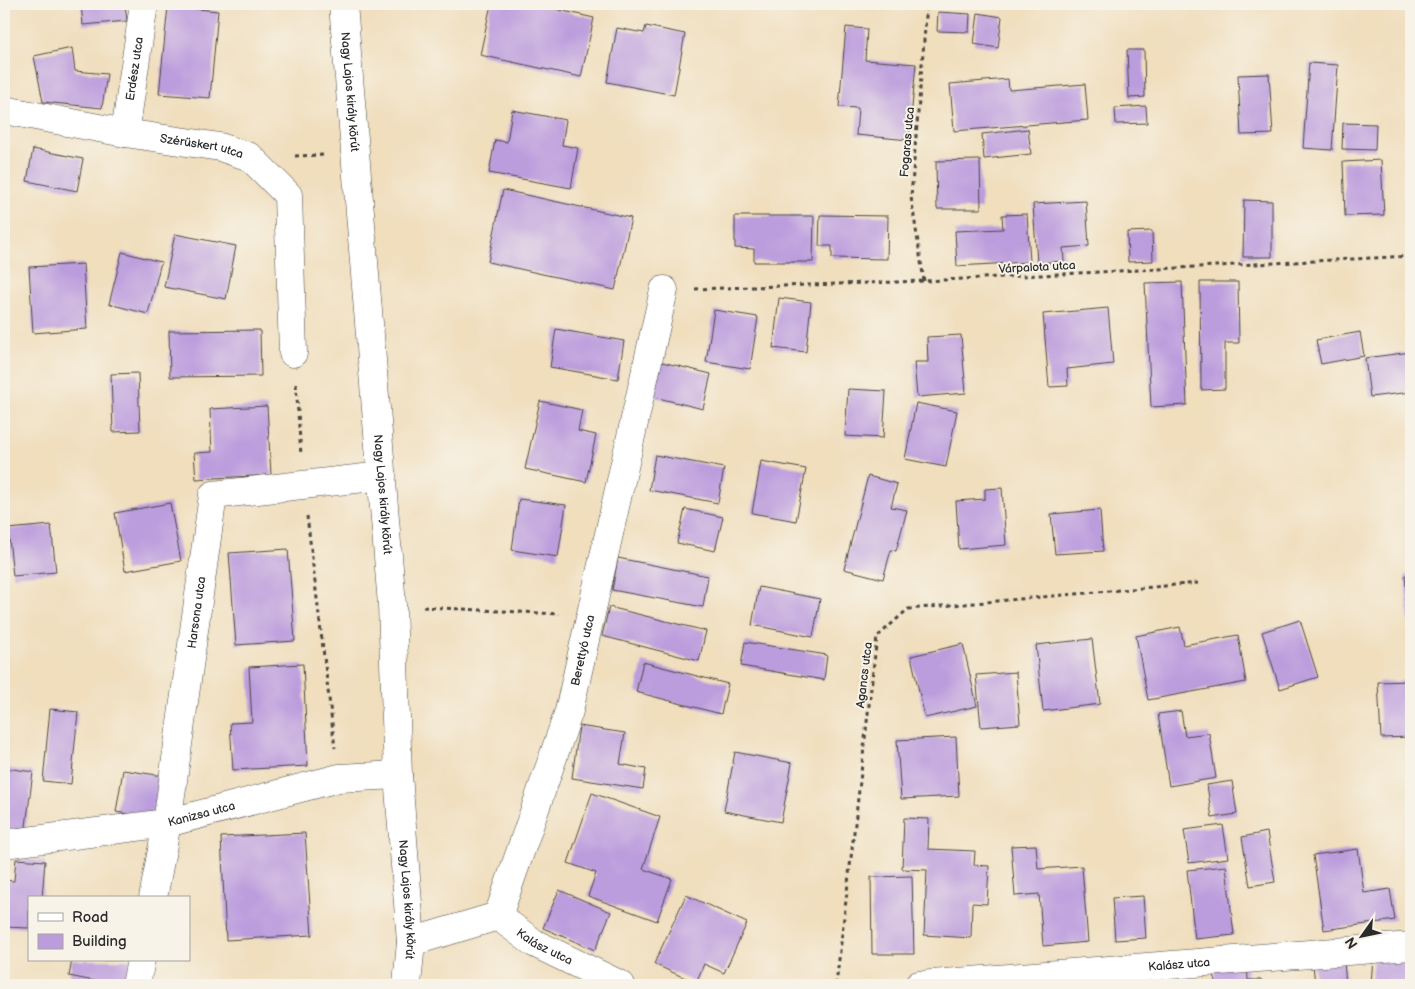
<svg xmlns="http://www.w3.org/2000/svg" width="1415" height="989" viewBox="0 0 1415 989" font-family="'Balsamiq Sans',sans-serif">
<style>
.building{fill:#bb9cdd}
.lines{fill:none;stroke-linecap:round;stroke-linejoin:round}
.minor-casing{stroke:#494641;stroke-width:29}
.path{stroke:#494641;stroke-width:3;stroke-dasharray:4 4;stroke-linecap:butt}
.minor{stroke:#fff;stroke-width:28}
.labels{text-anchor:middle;stroke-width:4;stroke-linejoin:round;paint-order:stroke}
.street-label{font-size:12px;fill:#2b2b2b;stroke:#f7f3e8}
</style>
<rect width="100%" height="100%" fill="#f7f3e8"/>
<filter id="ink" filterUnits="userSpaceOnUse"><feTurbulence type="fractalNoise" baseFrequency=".02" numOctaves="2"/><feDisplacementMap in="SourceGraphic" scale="10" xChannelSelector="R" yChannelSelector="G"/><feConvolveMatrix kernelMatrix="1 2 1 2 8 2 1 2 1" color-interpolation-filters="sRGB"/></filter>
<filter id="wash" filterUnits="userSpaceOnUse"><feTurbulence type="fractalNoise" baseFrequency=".0096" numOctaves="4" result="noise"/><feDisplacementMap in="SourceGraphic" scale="20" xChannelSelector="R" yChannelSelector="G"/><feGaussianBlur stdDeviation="1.12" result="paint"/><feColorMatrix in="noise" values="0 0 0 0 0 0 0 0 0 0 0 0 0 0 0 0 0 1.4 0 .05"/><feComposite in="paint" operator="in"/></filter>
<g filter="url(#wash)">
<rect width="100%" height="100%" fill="#f0debd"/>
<g id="blocks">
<path class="building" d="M81 4H125L127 21 83 25Z
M491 4H533L594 18 581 77 480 55Z
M168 6 218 11 210 98 159 94Z
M938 12 970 14 969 32 937 31Z
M978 13 1002 17 998 48 974 44Z
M646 26 685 34 674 95 607 82 617 28 644 33Z
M846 27 867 29 865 60 916 64 909 140 856 135 858 108 839 107Z
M72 48 75 71 107 74 102 108 43 102 34 56Z
M1127 50H1144L1145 97 1129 98Z
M1309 63 1338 65 1332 150 1303 148Z
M1269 74 1273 134 1241 135 1238 75Z
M1008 79 1009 90 1085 84 1088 120 954 131 950 84Z
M1146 106 1147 123 1116 124 1115 108Z
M512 110 566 120 562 145 578 148 571 188 489 173 495 140 507 142Z
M1343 123 1376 124 1375 150 1342 149Z
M1028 129 1031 154 984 159 982 134Z
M33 149 83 159 77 191 27 181Z
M980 160 981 209H937L936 161Z
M1381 160 1384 215 1345 216 1343 162Z
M503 190 631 218 615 290 488 262Z
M1244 200 1272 201V257H1243Z
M1086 201 1089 246 1063 248 1064 261 1037 263 1033 204Z
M1027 214 1030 262 957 266 955 231 1003 229 1002 215Z
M820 215 888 216 887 259 832 258V246H819Z
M735 216H814L813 262H754V249L735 248Z
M1152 231 1153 261 1128 262 1127 232Z
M175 234 236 246 226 299 164 287Z
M122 252 161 262 148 314 109 304Z
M83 264 87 329 33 333 29 267Z
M1182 282 1187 405 1151 407 1145 283Z
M1200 282H1238L1239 343H1225V389L1201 390Z
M779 298 811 302 806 352 773 348Z
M1108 308 1113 364 1067 369 1068 386 1049 387 1043 314Z
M714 310 758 317 750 369 706 362Z
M556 329 624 341 618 379 550 367Z
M260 330 261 376 170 377 169 331Z
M1360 332 1364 356 1321 364 1316 340Z
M961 335 966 393 917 397 914 362H928L927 337Z
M1411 352V392L1370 397 1365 358Z
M658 361 711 374 703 409 650 396Z
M138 373 140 431 113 432 111 374Z
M848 389 886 391 883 438 845 436Z
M540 401 582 410 578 431 596 435 586 482 525 469Z
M916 403 957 411 946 467 905 459Z
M267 406 271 475 196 479 194 453 212 452 210 409Z
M655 455 724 468 718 503 649 490Z
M761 461 806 469 796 521 752 513Z
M868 476 897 484 891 507 907 510 896 551 891 550 883 579 844 569Z
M1002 488 1006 545 959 549 956 501 985 499V489Z
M519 499 566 505 558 557 512 550Z
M170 503 181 561 125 571 115 513Z
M685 509 723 517 715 551 677 543Z
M1100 510 1103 551 1055 554 1051 514Z
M51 525 56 572 13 576 8 529Z
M288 549 295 641 236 645 229 553Z
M618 558 708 576 703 607 612 590Z
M1405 575H1411V634H1410Z
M759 587 820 599 813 637 752 625Z
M609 607 706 631 699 661 602 636Z
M1300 620 1318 677 1280 689 1262 632Z
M1180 627 1184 645 1238 635 1246 682 1148 700 1136 636Z
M1092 639 1100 704 1043 711 1036 645Z
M745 642 827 655 824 680 741 666Z
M963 644 977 706 925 718 911 656Z
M643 662 728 684 721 714 636 692Z
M303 664 308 766 233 770 230 723 252 722 249 667Z
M1016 672 1020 724 981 727 976 675Z
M1409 681 1410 711H1411V737L1381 738 1378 682Z
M50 709 78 712 71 784 43 781Z
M1181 711 1185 736 1209 733 1216 778 1169 786 1158 714Z
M579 726 625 733 620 764 646 769 643 789 572 778Z
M956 737 959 796 901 799 897 740Z
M735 752 792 763 781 822 724 811Z
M6 768 33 772 25 834 4 831V785Z
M123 770 164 776 157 819 116 812Z
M1232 781 1237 814 1212 818 1207 785Z
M592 793 660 817 643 869 672 879 657 921 588 896 596 873 568 863Z
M904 818 929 819 928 849 975 851 974 865 989 866 987 904 972 903 971 938 924 935 927 870 902 869Z
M1223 825 1228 858 1189 863 1184 830Z
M1267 832 1275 882 1250 886 1242 837Z
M305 833 312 935 226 940 221 837Z
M1036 845 1038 869 1082 866 1088 942 1043 946 1039 894 1015 896 1011 846Z
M1358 849 1364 893 1390 889 1395 920 1324 930 1313 855Z
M16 859 45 861 42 898H29V928L4 927V880L14 881Z
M1226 866 1234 935 1195 939 1187 870Z
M912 876 914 954H872L871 877Z
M559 890 611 912 595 950 543 928Z
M686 895 747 923 724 973 704 964 696 983 654 964Z
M1143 896 1146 938 1115 940 1112 898Z
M1373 957 1411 959V985H1371Z
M72 960H131L127 985H114L69 976Z
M1344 961 1346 985H1315L1313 964Z
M1247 962 1248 980H1262V985H1215L1214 963Z
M1143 976V985H1110L1109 979Z"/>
</g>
</g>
<g filter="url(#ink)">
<use href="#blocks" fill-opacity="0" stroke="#494641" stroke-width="1"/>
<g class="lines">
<g class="minor-casing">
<g id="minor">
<path id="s1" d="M343 4 392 605 398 775 411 942 407 985"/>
<path id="s2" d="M4 110 125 133 220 147 250 157 288 195 293 353"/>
<path id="s3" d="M125 133 144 4"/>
<path id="s4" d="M4 844 167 823 339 778 398 775"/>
<path id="s5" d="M153 898 167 823 213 495 382 476"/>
<path id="s6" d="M498 916 534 943 621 985"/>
<path id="s7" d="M411 942 498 916 569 711 664 290"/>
<path d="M136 985 141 960"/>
<path id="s8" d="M919 985 1411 946"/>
</g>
</g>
<path class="path" d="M295 156 324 155
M924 281 911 197 927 4
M695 289 924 281 1411 256
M296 384 301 455
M307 516 335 748
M423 607 559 614
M836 985 877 637 908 609 1198 583"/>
<use href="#minor" class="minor"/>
</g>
</g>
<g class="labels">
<g class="street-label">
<text dy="4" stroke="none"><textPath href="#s3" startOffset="65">Erdész utca</textPath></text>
<text dy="4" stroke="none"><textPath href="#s1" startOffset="88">Nagy Lajos király körút</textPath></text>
<text transform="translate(907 142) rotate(-85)" y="4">Fogaras utca</text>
<text dy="4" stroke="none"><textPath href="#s2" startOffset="201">Szérűskert utca</textPath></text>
<text transform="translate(1037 267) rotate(-3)" y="4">Várpalota utca</text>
<text dy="4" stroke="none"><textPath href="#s1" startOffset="492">Nagy Lajos király körút</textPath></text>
<text dy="4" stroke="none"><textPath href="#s5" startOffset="289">Harsona utca</textPath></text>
<text dy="4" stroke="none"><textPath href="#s7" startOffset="370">Berettyó utca</textPath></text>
<text transform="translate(864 675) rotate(-83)" y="4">Agancs utca</text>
<text dy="4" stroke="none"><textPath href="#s4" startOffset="200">Kanizsa utca</textPath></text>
<text dy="4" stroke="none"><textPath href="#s1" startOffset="898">Nagy Lajos király körút</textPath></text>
<text dy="4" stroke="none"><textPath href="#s6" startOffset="56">Kalász utca</textPath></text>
<text dy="4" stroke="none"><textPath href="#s8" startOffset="261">Kalász utca</textPath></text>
</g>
</g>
<rect width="1415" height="989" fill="none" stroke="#f7f3e8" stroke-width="20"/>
<rect x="28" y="896" width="162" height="65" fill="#f7f3e8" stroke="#a5a39c"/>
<rect x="38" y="913" width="25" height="8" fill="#ffffff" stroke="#a5a39c"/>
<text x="72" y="922" font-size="15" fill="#2b2b2b">Road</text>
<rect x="38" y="934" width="25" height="15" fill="#bb9cdd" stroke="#a5a39c"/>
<text x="72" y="946" font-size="15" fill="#2b2b2b">Building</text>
<g transform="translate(1362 936) rotate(237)" stroke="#f7f3e8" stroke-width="4" paint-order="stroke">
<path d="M0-4L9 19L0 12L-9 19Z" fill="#2b2b2b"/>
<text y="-8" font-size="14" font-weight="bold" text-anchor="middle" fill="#2b2b2b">N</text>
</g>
</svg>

------------------------

WHAT YOU NEED TO DO: Look through the material and find each line that includes "lines", then copy it.

RESPONSE BELOW:
.lines{fill:none;stroke-linecap:round;stroke-linejoin:round}
<g class="lines">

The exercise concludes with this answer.